Getting tossed from the Wild Pony was easy on Christmas Eve. Michael wasn’t the only lonely drunk and his mouth could get him into quite a bit of trouble if he really wanted to go there. He went there tonight by insulting the only person he shouldn’t have: Maria. He then found himself dragged out by his shirt but there was nowhere he could go as drunk as he was so he climbed up onto the tailgate of his truck like it was a mountain to conquer. He found beer tucked away and kept drinking.
“Ready to fight the world?” Alex asked, decked out in uniform and Michael scowled.
“What are you doing here?” Michael shot back as he held onto his beer protectively, not wanting to part from it. “Aren’t you supposed to be working?”
“It’s ten.
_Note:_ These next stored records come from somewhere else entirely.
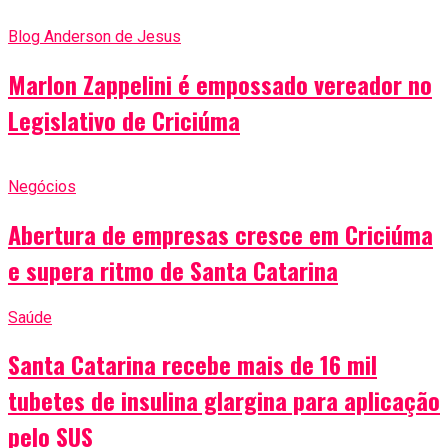
Blog Anderson de Jesus
Marlon Zappelini é empossado vereador no
Legislativo de Criciúma
Negócios
Abertura de empresas cresce em Criciúma
e supera ritmo de Santa Catarina
Saúde
Santa Catarina recebe mais de 16 mil
tubetes de insulina glargina para aplicação
pelo SUS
I got off an hour ago,” Alex commented as he watched Michael with hard eyes. “But I didn’t even make it home before I had to come back out.”
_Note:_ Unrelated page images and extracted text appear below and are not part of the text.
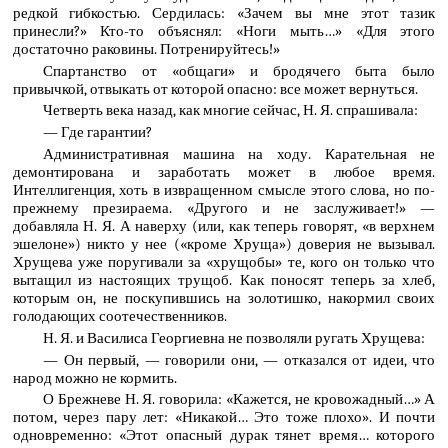
редкой гибкостью. Сердилась: «Зачем вы мне этот тазик
принесли?» Кто-то объяснял: «Ноги мыть…» «Для этого
достаточно раковины. Потренируйтесь!»
Спартанство от «общаги» и бродячего быта было
привычкой, отвыкать от которой опасно: все может вернуться.
Четверть века назад, как многие сейчас, Н. Я. спрашивала:
— Где гарантии?
Административная машина на ходу. Карательная не
демонтирована и заработать может в любое время.
Интеллигенция, хоть в извращенном смысле этого слова, но по-
прежнему презираема. «Другого и не заслуживает!» —
добавляла Н. Я. А наверху (или, как теперь говорят, «в верхнем
эшелоне») никто у нее («кроме Хруща») доверия не вызывал.
Хрущева уже поругивали за «хрущобы» те, кого он только что
вытащил из настоящих трущоб. Как поносят теперь за хлеб,
которым он, не поскупившись на золотишко, накормил своих
голодающих соотечественников.
Н. Я. и Василиса Георгиевна не позволяли ругать Хрущева:
— Он первый, — говорили они, — отказался от идеи, что
народ можно не кормить.
О Брежневе Н. Я. говорила: «Кажется, не кровожадный…» А
потом, через пару лет: «Никакой… Это тоже плохо». И почти
одновременно: «Этот опасный дурак тянет время… которого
Michael scoffed. “You’re not my babysitter.”
“No, and neither is Maria,” Alex said firmly. “How long had you been spending Christmas with Max?”
With a scowl, Michael lifted his beer and paused to say, “Since he got his own place,” before he kept right on drinking.
Alex gave a hint of a nod but otherwise remained unreadable beyond the hardness in his eyes. Michael didn’t know if it was because he had to come out here or the reason he had to come out here. Micheal did know he shouldn’t have said a word about Maria’s mother. Losing his mother though had made Michael jaded about parents, especially those who were alive. That compounded with Max dying? He couldn’t take it.
“Then what gives you the right to say that maybe Mimi will forget that it’s Christmas?” Alex demanded as his hands slid out in front of him and wrung themselves. He was angry and Michael would have felt worse if he wasn’t drunk on whiskey, acetone, and pain.
Michael exhaled heavily and put his empty beer bottle in the six-pack holder. “You here to badger me about mistakes all night?” he asked without looking at Alex, he couldn’t. That would hurt so much more.
“It’s supposed to get down in the teens tonight and you can’t sleep it off in your truck,” Alex said evenly, which was remarkable considering the emotional that was palpable to Michael.
“Okay,” Michael said and dropped to the ground before groaning softly at the dizziness from the alcohol. He closed the tailgate and patted around for his keys and when he found them he started walking toward Alex’s car.
“You’re not the only one who isn’t holding it together, you know,” Alex said as Michael passed him by.
Michael sniffed and lifted his head. “That supposed to make me feel better about myself?”
“No,” Alex said curtly. “It’s not.”
Michael spun around and held his hands out. “Then, what does it mean?”
“Stop hurting people because you’re hurting. Stop fighting the people who want to help.”
“I don’t need your help!” Michael spat the words but Alex didn’t even flinch.
“I didn’t mean me, Michael.” A pause. “Maria is not your enemy.”
Michael shrugged and slapped on a fake smile. “Okay,” he said and turned to go to Alex’s car, again.
Hearing Alex sigh, Michael stood next to the passenger side door and waited. When the car unlocked, Michael poured himself into the seat and leaned his hot face against the cool window. He was soon asleep and didn’t wake up, not even when Alex got him to cabin and Kyle came out to help carry Michael inside.